# Built In Functions

 There is a considerable collection of built in functions. The simplest such function is the sphere, which can be used like this: ``` #include "functions.inc" isosurface { function { f_sphere(x,y,z,1) } accuracy 0.001 contained_by{sphere{0,1.2}} pigment {rgb .9} } ``` Which gives exactly the same results as you would get by using a conventional sphere {0, 1} object or using the mathematical isosurface function { x*x + y*y + z*z - 1 } . The ,1 is a parameter that gets applied to the built in function. In the case of a sphere, the parameter sets the radius. To perform the intersection of two built in isosurfaces, we take the max() of the two function, like this ``` function {max(f_torus(x,y,z,1, 0.3), f_sphere(x,y+0.5,z,1))} ``` Notice that it also possible to perform variable substitution at the same time.
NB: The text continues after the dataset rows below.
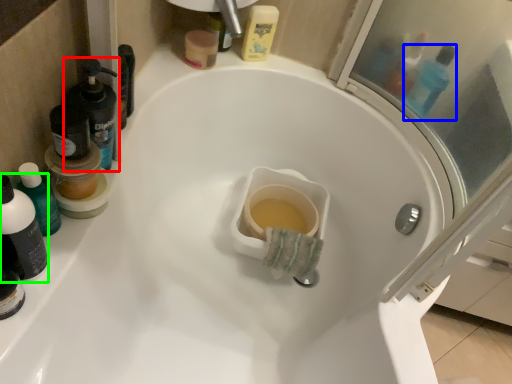
Question: Based on their relative distances, which object is farther from mouthwash (highlighted by a red box)? Choose from mouthwash (highlighted by a blue box) and mouthwash (highlighted by a green box).

Choices:
 (A) mouthwash
 (B) mouthwash

Answer: (A)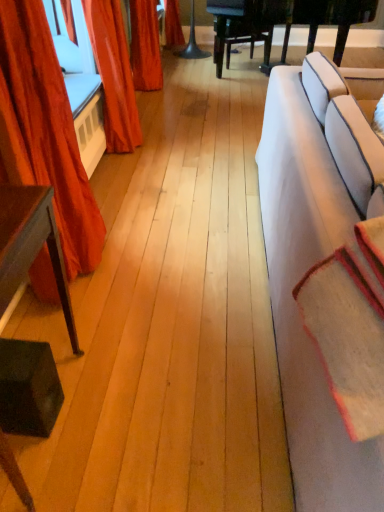
Question: Is dark brown wood table at left surrounded by beige woolen blanket at right?

Choices:
 (A) yes
 (B) no

Answer: (B)

Question: From a real-world perspective, is beige woolen blanket at right over dark brown wood table at left?

Choices:
 (A) yes
 (B) no

Answer: (A)

Question: Does beige woolen blanket at right have a lesser height compared to dark brown wood table at left?

Choices:
 (A) yes
 (B) no

Answer: (A)

Question: From a real-world perspective, is beige woolen blanket at right beneath dark brown wood table at left?

Choices:
 (A) yes
 (B) no

Answer: (B)

Question: Considering the relative positions of beige woolen blanket at right and dark brown wood table at left in the image provided, is beige woolen blanket at right to the left of dark brown wood table at left from the viewer's perspective?

Choices:
 (A) yes
 (B) no

Answer: (B)

Question: Is beige woolen blanket at right placed right next to dark brown wood table at left?

Choices:
 (A) no
 (B) yes

Answer: (A)

Question: Can you confirm if velvet orange curtain at upper left, which appears as the first curtain when viewed from the back, is wider than dark brown wood table at left?

Choices:
 (A) no
 (B) yes

Answer: (A)

Question: From the image's perspective, does velvet orange curtain at upper left, positioned as the second curtain in front-to-back order, appear lower than dark brown wood table at left?

Choices:
 (A) yes
 (B) no

Answer: (B)

Question: Can you confirm if velvet orange curtain at upper left, positioned as the second curtain in front-to-back order, is positioned to the right of dark brown wood table at left?

Choices:
 (A) no
 (B) yes

Answer: (B)

Question: Could you tell me if velvet orange curtain at upper left, positioned as the second curtain in front-to-back order, is facing dark brown wood table at left?

Choices:
 (A) no
 (B) yes

Answer: (A)

Question: Is velvet orange curtain at upper left, positioned as the second curtain in front-to-back order, further to camera compared to dark brown wood table at left?

Choices:
 (A) no
 (B) yes

Answer: (B)

Question: Can you confirm if velvet orange curtain at upper left, positioned as the second curtain in front-to-back order, is bigger than dark brown wood table at left?

Choices:
 (A) yes
 (B) no

Answer: (A)

Question: Is velvet orange curtain at upper left, which appears as the first curtain when viewed from the back, closer to the viewer compared to velvet red curtain at left, the 1th curtain viewed from the front?

Choices:
 (A) no
 (B) yes

Answer: (A)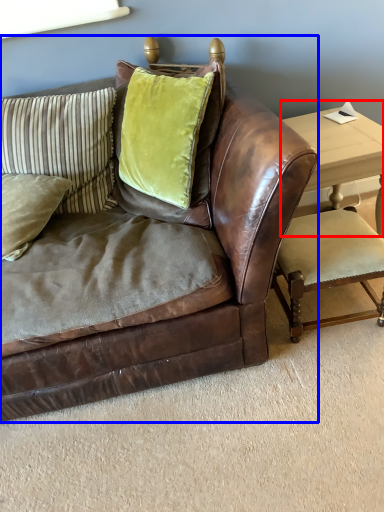
Question: Among these objects, which one is nearest to the camera, table (highlighted by a red box) or studio couch (highlighted by a blue box)?

Choices:
 (A) table
 (B) studio couch

Answer: (B)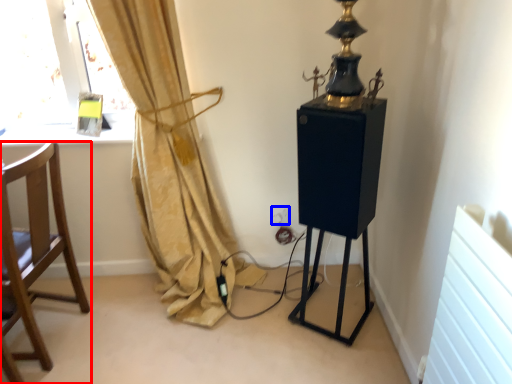
Question: Which point is closer to the camera, chair (highlighted by a red box) or electric outlet (highlighted by a blue box)?

Choices:
 (A) chair
 (B) electric outlet

Answer: (A)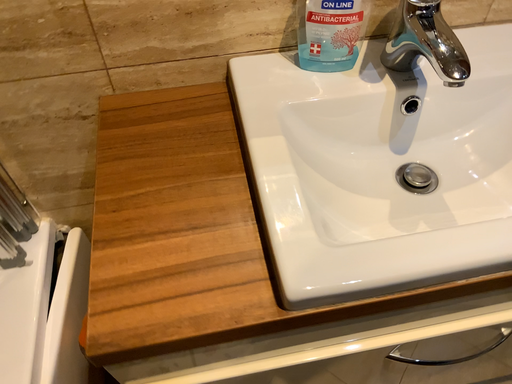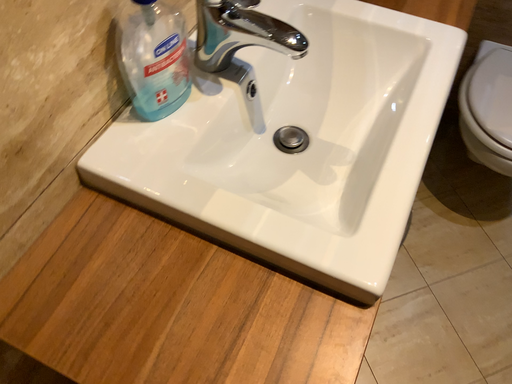
Question: How did the camera likely rotate when shooting the video?

Choices:
 (A) rotated left
 (B) rotated right

Answer: (B)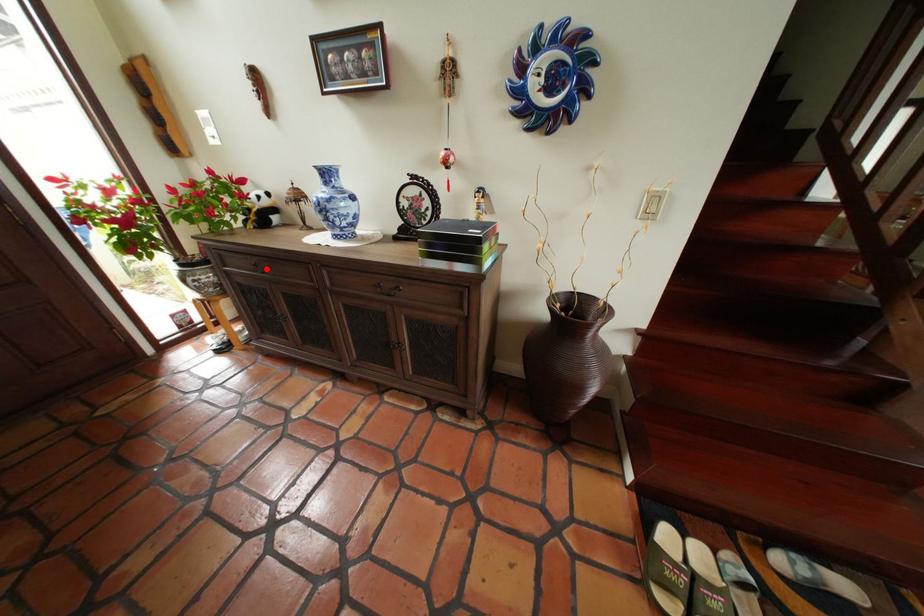
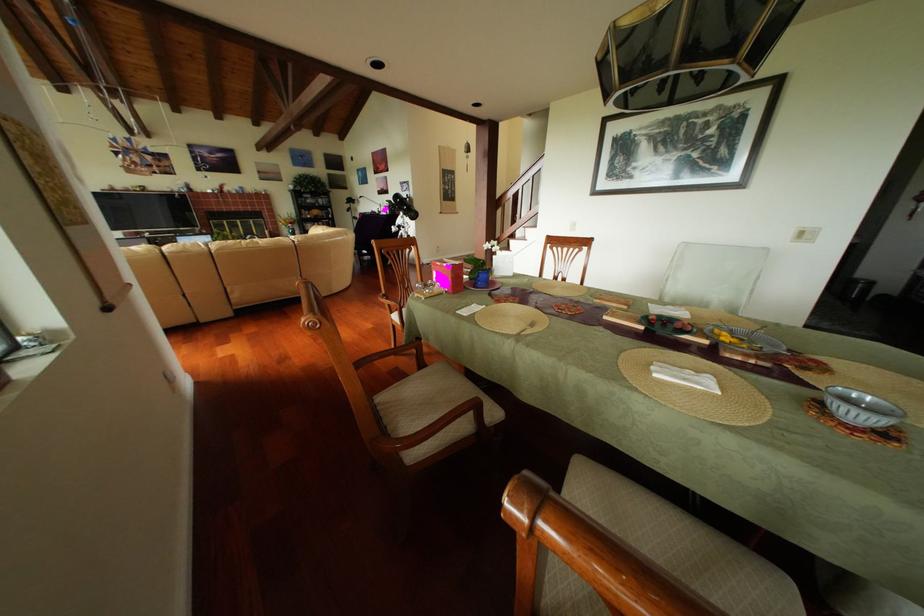
Question: I am providing you with two images of the same scene from different viewpoints. A red point is marked on the first image. Can you still see the location of the red point in image 2?

Choices:
 (A) Yes
 (B) No

Answer: (B)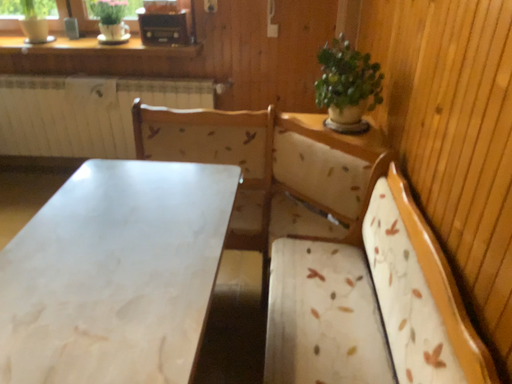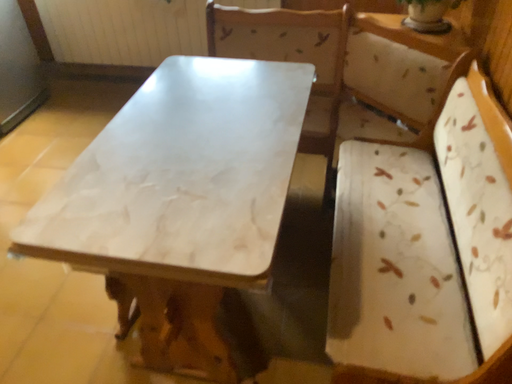
Question: How did the camera likely rotate when shooting the video?

Choices:
 (A) rotated downward
 (B) rotated upward

Answer: (A)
In this case the sphere has been shifted down by using "y+0.5" instead of "y". Some built in functions are not surfaces when used alone, and are only useful when combined with other surfaces. f_th() is one such function. f_th() produces a value which is equal to the "theta" angle, in radians, at any point. The theta angle is like the longitude co-ordinate on the Earth. It stays the same as you move north or south, but varies from east to west. The functions f_r(), f_th() and f_ph() are equivalent to the standard 3d polar co-ordinates Radius, Theta and Phi. This surface is a sphere to which has been added a height that's proportional to sin(theta), but which also decreases as you get near the poles (otherwise the ridges look out of proportion when the come close together). ``` #declare Theta = function{f_th(x,y,z)} #declare Sphere = function{f_sphere(x,y,z,1)} isosurface { function { Sphere(x,y,z) + sin(Theta(x,y,z)*20)*0.05*(1-y*y) } ``` Here's a nice teardrop shape, called "Glob". ``` isosurface { function { - f_glob(x,y,z,0.1) } max_gradient 2 contained_by{sphere{0,1.2}} pigment {rgb .9} finish {phong 0.5 phong_size 10} } ``` One part of this surface would actually go off to infinity if it were not restricted by the contained_by shape. It's possible to select just the teardrop part by choosing the contained_by shape appropriately.